The July 19th edition of Modern Healthcare had a very revealing article by Melanie Evans entitled “Don’t ask, don’t tell.” The cut line under that title was “A third of physicians in a study don’t feel obligated to report impaired [fellow] docs.” Ms. Evans went on to describe the fact that the word impaired refers to drugs, alcohol or mental illness. The study was from the Journal of the American Medical Association and it queried nearly 1,900 physicians. Having been involved with the management of hospitals for over two decades, the results of this study shocked me. Not because I didn’t believe it was possible; not because I didn’t believe there could be a problem but because it was clearly not my experience. Yes, there were impaired physicians, administrators and staff members, but the programs available to them were comprehensive, thorough and unending.

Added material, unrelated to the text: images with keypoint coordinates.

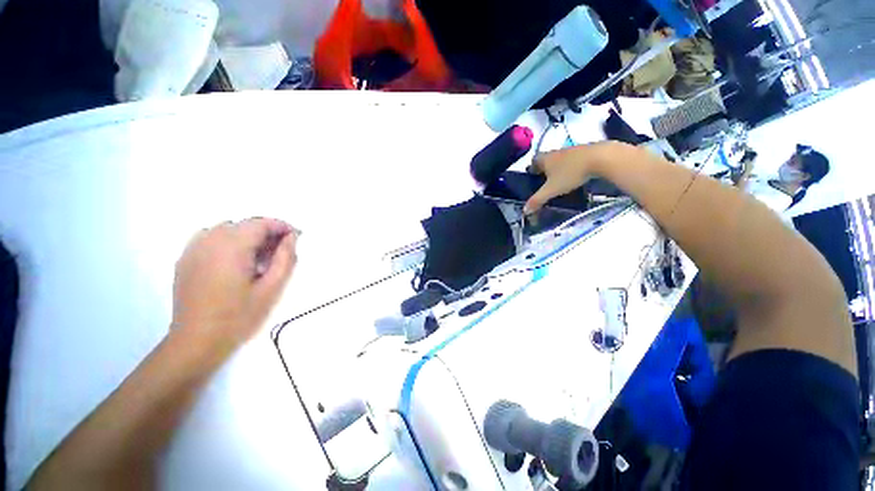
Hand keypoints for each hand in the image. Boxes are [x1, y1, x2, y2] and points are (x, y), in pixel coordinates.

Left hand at [172, 218, 298, 350]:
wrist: (196, 341)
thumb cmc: (238, 316)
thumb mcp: (271, 288)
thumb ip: (285, 258)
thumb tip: (292, 238)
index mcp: (232, 247)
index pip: (261, 223)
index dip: (281, 227)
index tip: (295, 238)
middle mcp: (210, 240)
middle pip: (244, 224)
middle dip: (266, 233)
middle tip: (279, 253)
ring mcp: (193, 248)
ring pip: (227, 228)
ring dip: (247, 236)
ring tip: (258, 258)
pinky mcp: (185, 259)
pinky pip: (210, 237)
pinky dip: (227, 241)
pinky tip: (234, 260)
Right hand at [523, 146, 597, 214]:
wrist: (602, 158)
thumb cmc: (571, 173)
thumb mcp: (552, 190)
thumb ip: (537, 200)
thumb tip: (524, 210)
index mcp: (545, 158)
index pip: (533, 161)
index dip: (531, 169)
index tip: (533, 178)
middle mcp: (556, 152)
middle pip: (546, 160)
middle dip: (545, 170)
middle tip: (546, 183)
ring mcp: (572, 150)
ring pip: (560, 160)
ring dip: (559, 168)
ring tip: (561, 181)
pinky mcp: (586, 151)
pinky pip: (574, 160)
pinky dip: (572, 167)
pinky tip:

If the question was posed, “Is there a problem with drugs, alcohol, and mental illness among physicians?,” my answer would have been yes. The same, however, is true of administrators, staff and employees. None of those exposed to an environment that intersects with life and death issues on a daily basis and that requires the incredibly long hours necessary to keep the proverbial “wheels on the bus” is without risk of these problems. Add to that the relative ease of going from one “friend” to another to get the prescription that is needed, and we have created a potential formula for disaster.
The seriousness of the outcomes derived from this series of questions is not something that any of us “in the business” is in any way ignoring. It is real. It definitely could result in injury andor death through medical errors. So, the question becomes one of management, monitoring and self-policing. The airline industry pays very close attention to the impairment of their pilots. Why? Their crashes are typically not between one pilot and one passenger. They are large, emotional events that impact literally thousands of lives.
When will the medical community begin to embrace the same standards as the airline industry? It seems to me that we are currently “on the move toward that objective now,” and as the public and government put more and more pressure on the healthcare industry to be transparent, it will become harder and harder to hide those shadow surgeries that went wrong or those mis-diagnosed cases that could be traced back to impaired professionals.
The Modern Healthcare article ended with the statement that doctors “need more education on programs that evaluate and manage treatment and monitoring for impaired doctors.” I agree . . . in this case, more is better, but how many “Nurse Jackies” (i.e., the hypothetical impaired employees) do we have flying low throughout our facilities as well? The healthcare industry needs to pay attention to all of its impaired at all levels.